DIRECTIONS FOR THIS TASK -
Show each line of the data below that has the string "screw" in it.

START INPUT DATA

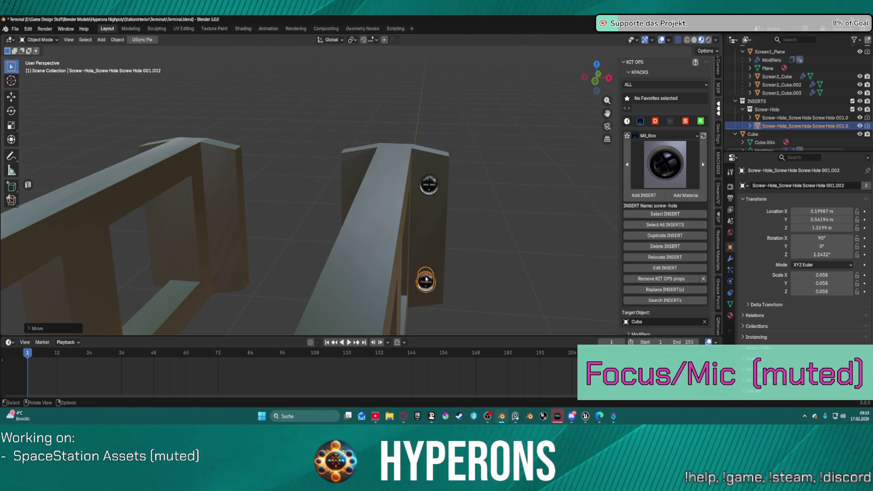
Cancel another duplicate and select both screw-head inserts on the post.
click(666, 240)
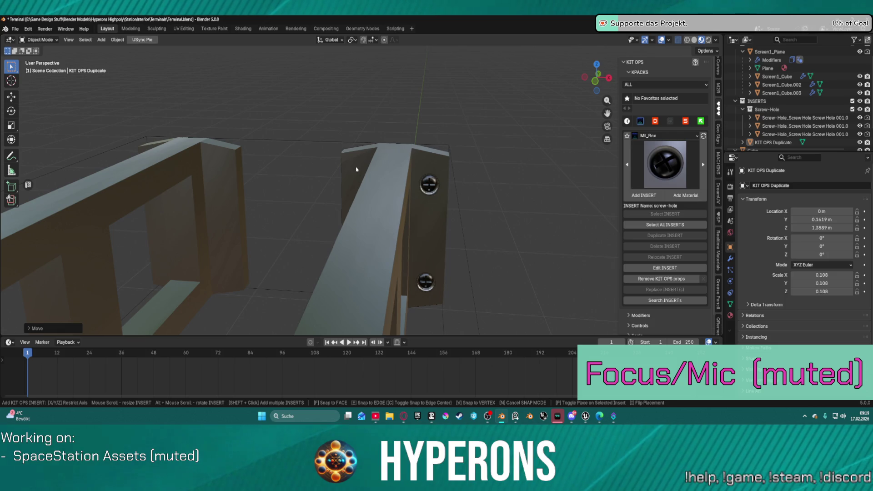
middle_drag(359, 170, 384, 221)
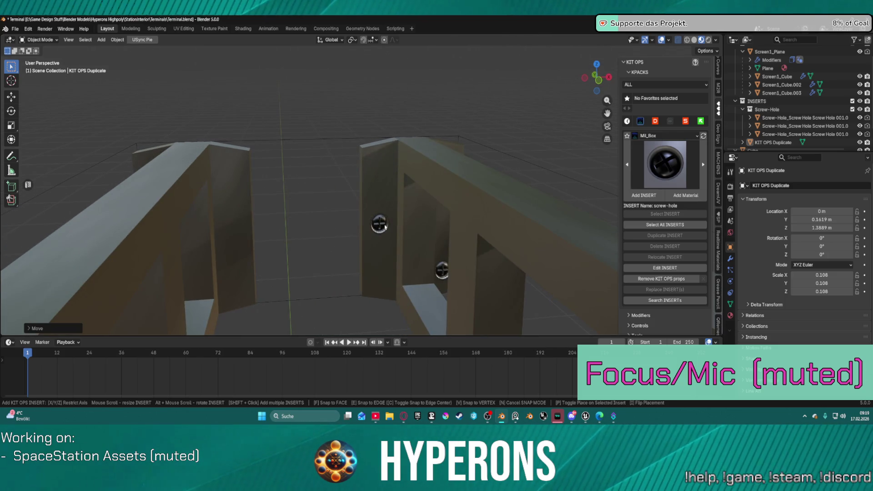
click(385, 228)
middle_drag(384, 227, 487, 154)
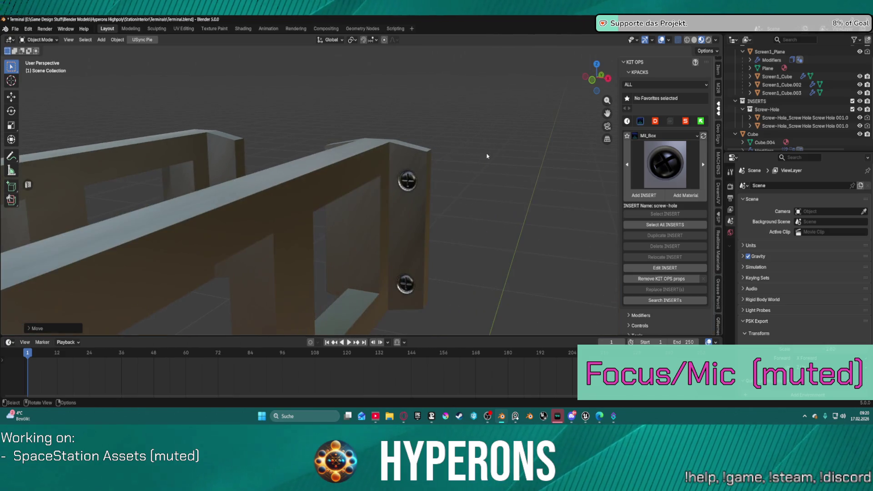
click(408, 182)
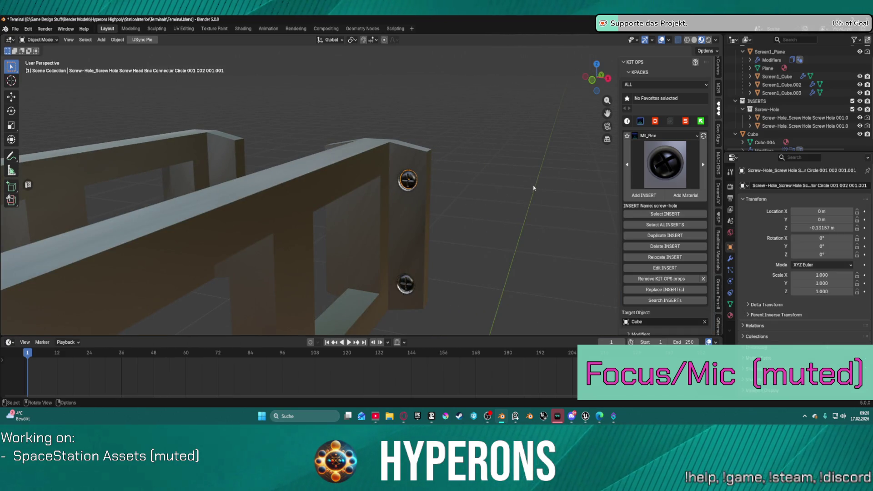
click(800, 117)
Copy and paste the two screw-head inserts, undoing and deleting the stray pasted copies.
shift+click(800, 126)
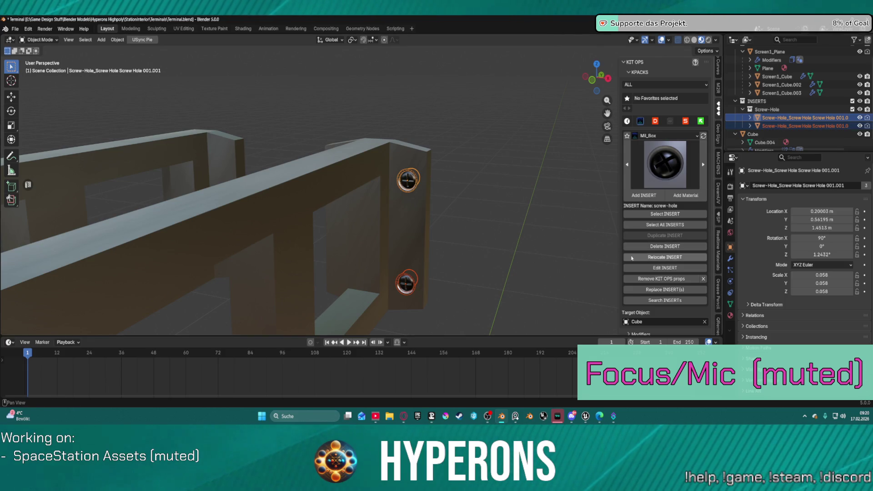
key(ctrl+c)
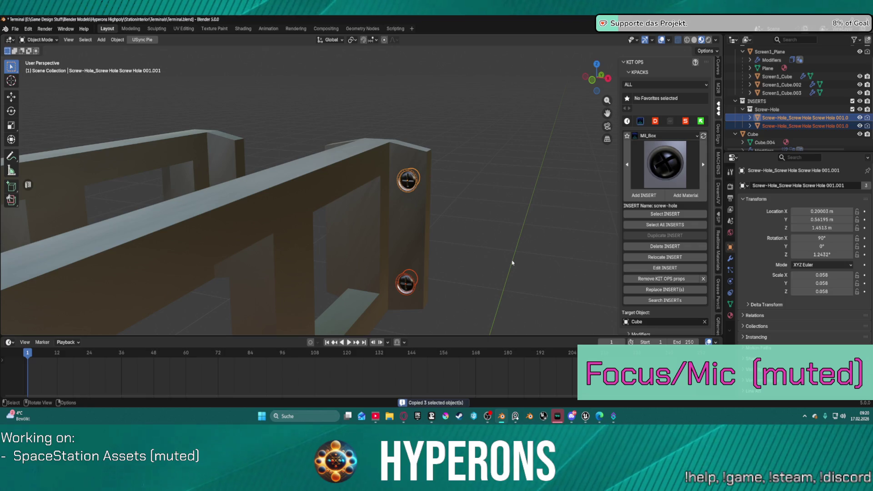
key(ctrl+v)
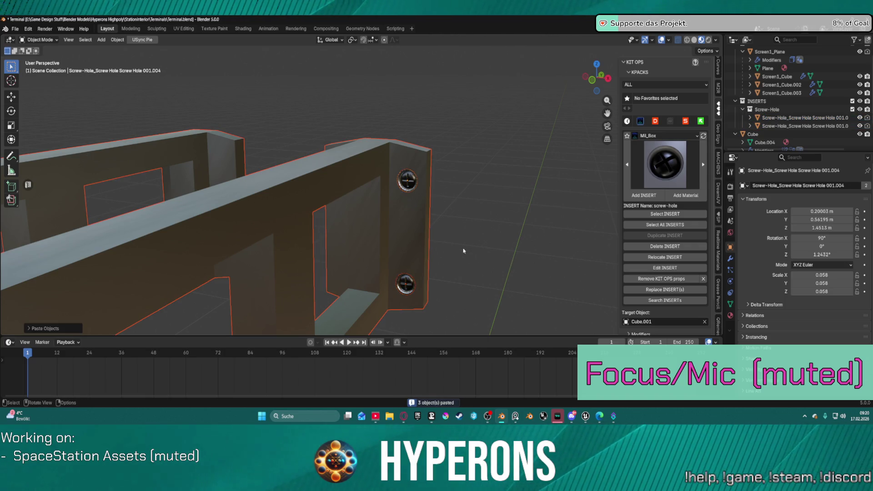
scroll(773, 113, down, 3)
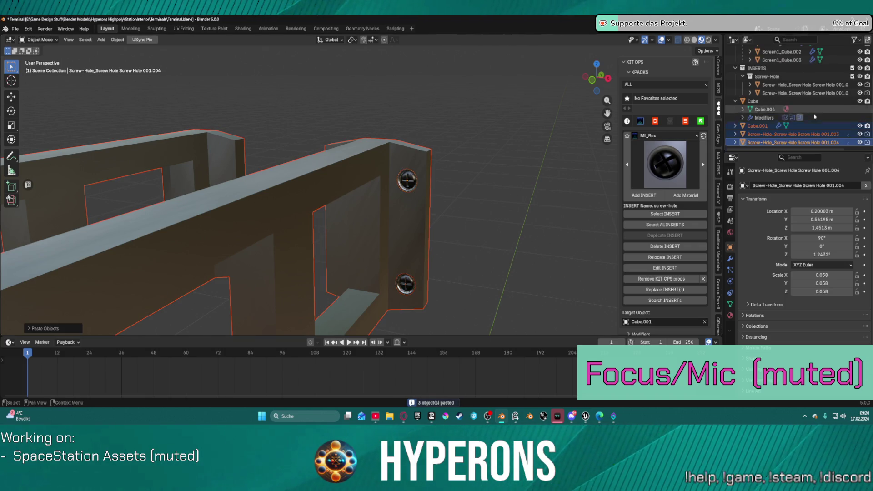
click(768, 135)
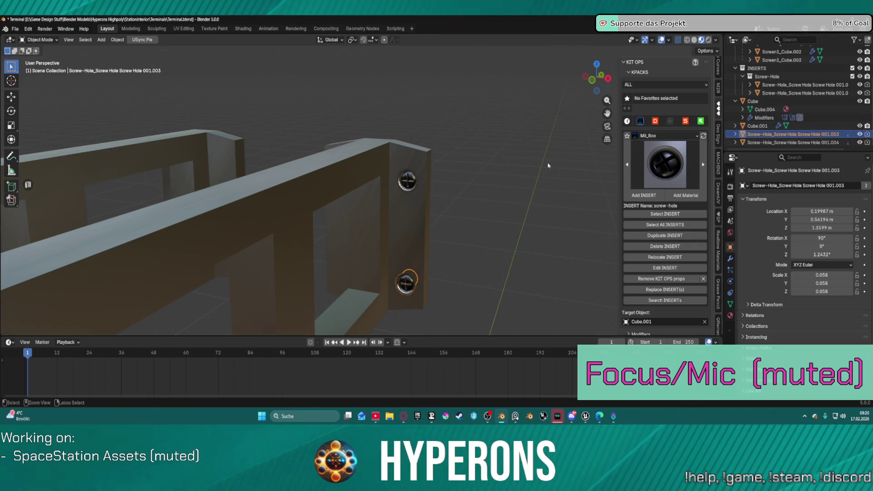
key(ctrl+z)
key(ctrl+z)
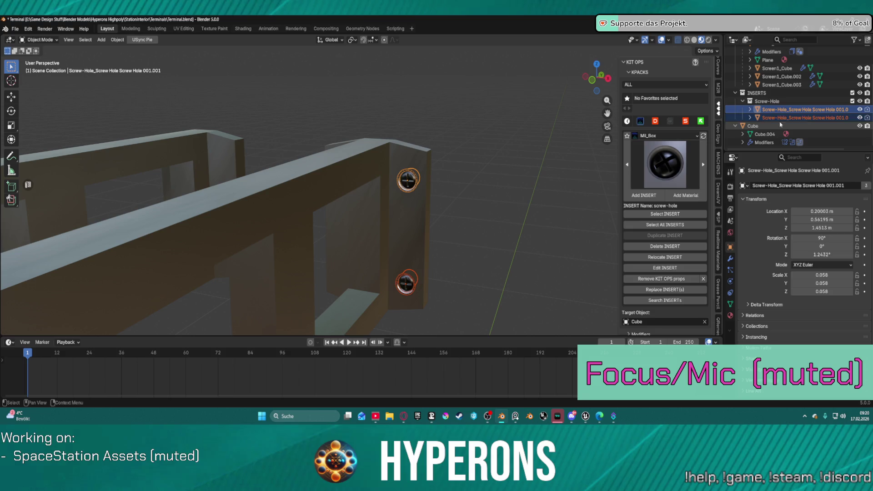
ctrl+click(768, 117)
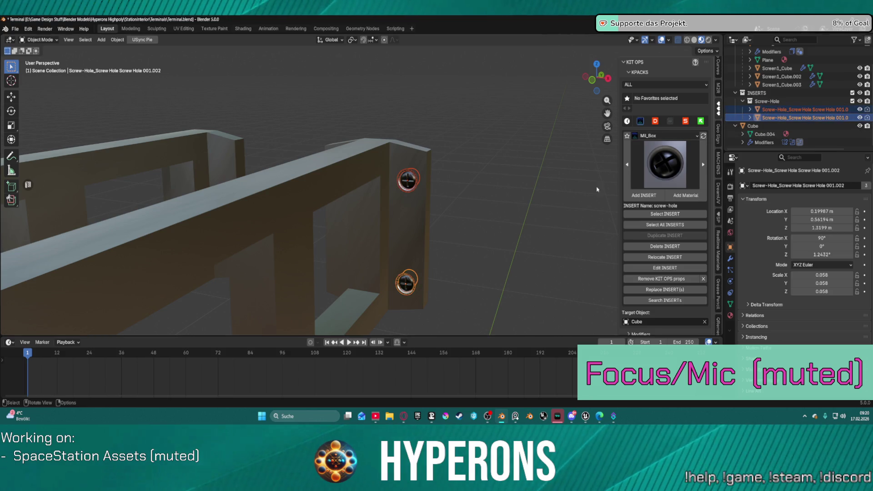
key(ctrl+v)
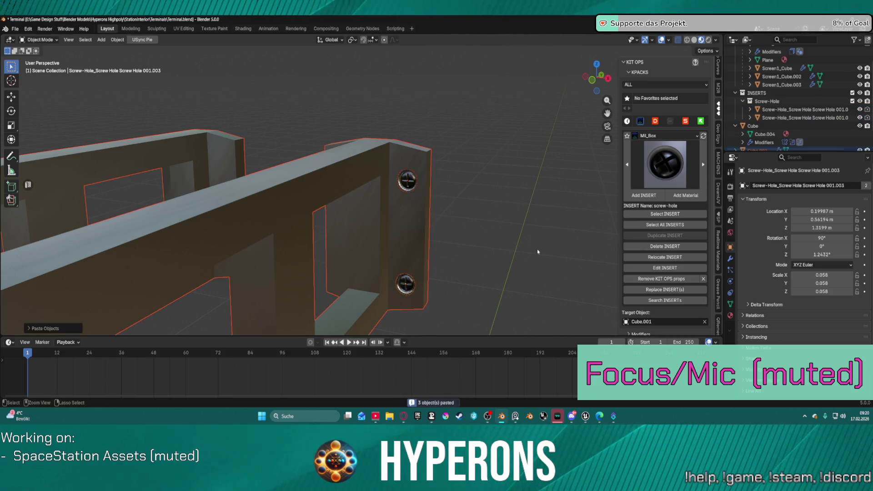
scroll(773, 113, down, 2)
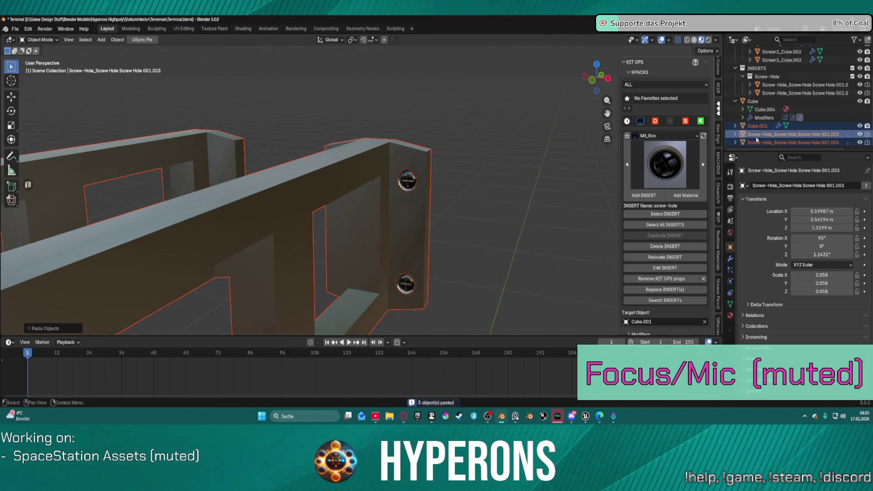
key(Delete)
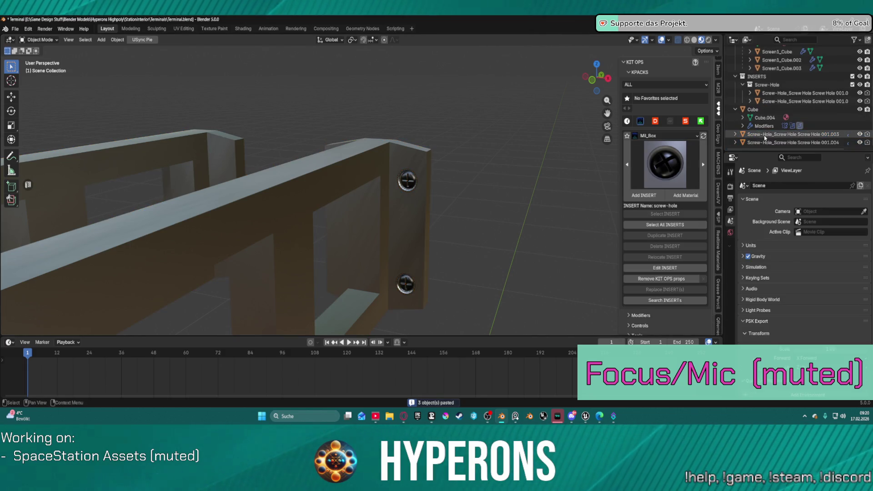
Shift the two pasted screw copies sideways along X.
click(793, 134)
shift+click(793, 142)
key(g)
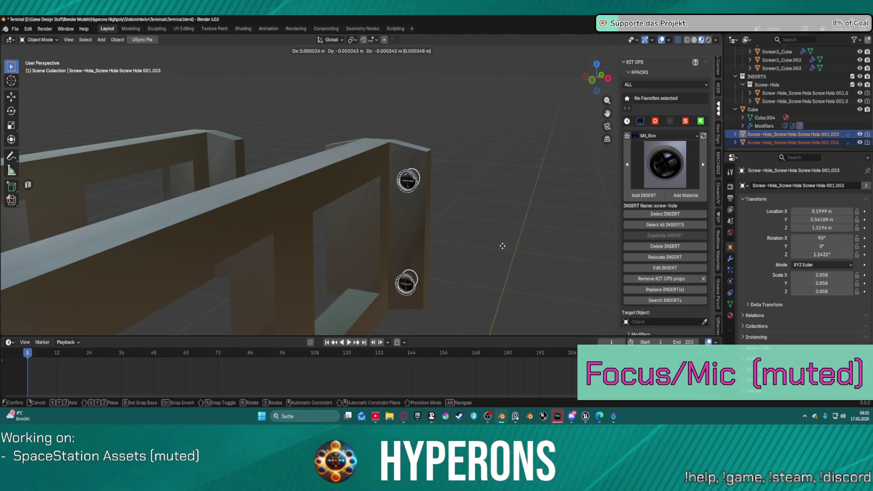
key(x)
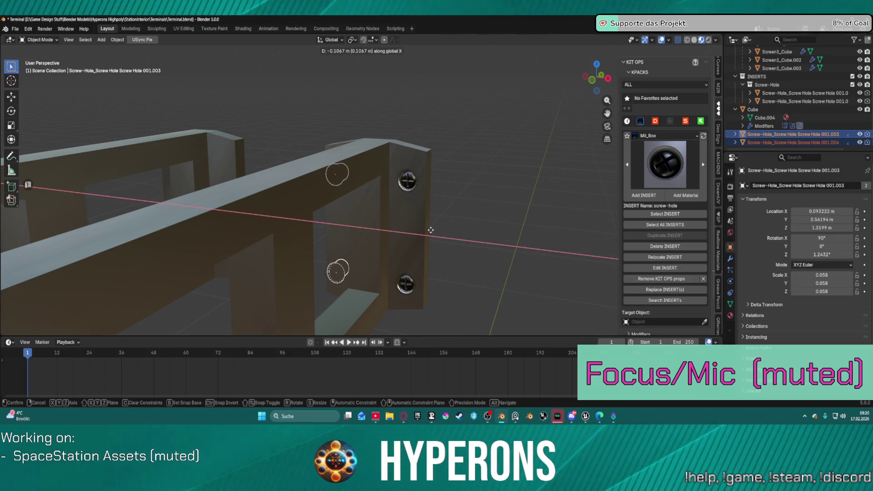
click(432, 232)
mouse_move(432, 232)
middle_down()
mouse_move(493, 213)
mouse_move(486, 219)
mouse_move(477, 191)
middle_up()
Duplicate the top screw insert onto the opposite post and raise it along Z.
key(alt+a)
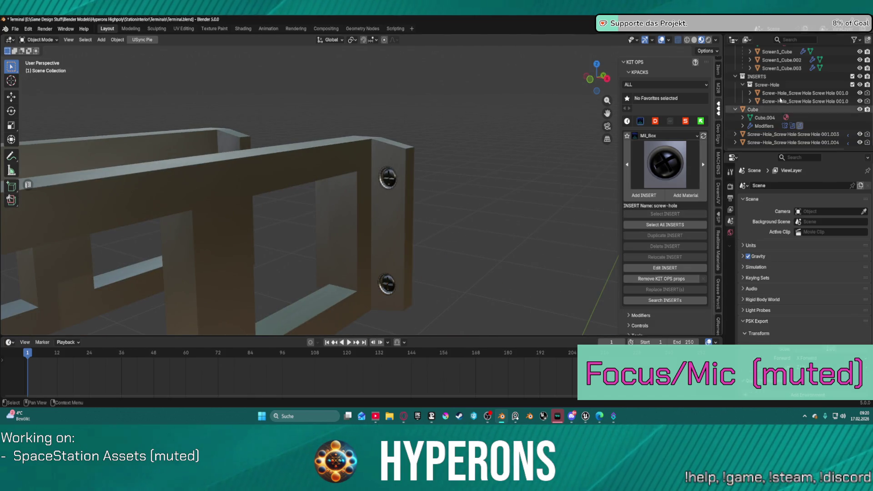
click(785, 101)
ctrl+click(785, 92)
click(774, 93)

END INPUT DATA

ANSWER SECTION -
Cancel another duplicate and select both screw-head inserts on the post.
Copy and paste the two screw-head inserts, undoing and deleting the stray pasted copies.
Shift the two pasted screw copies sideways along X.
Duplicate the top screw insert onto the opposite post and raise it along Z.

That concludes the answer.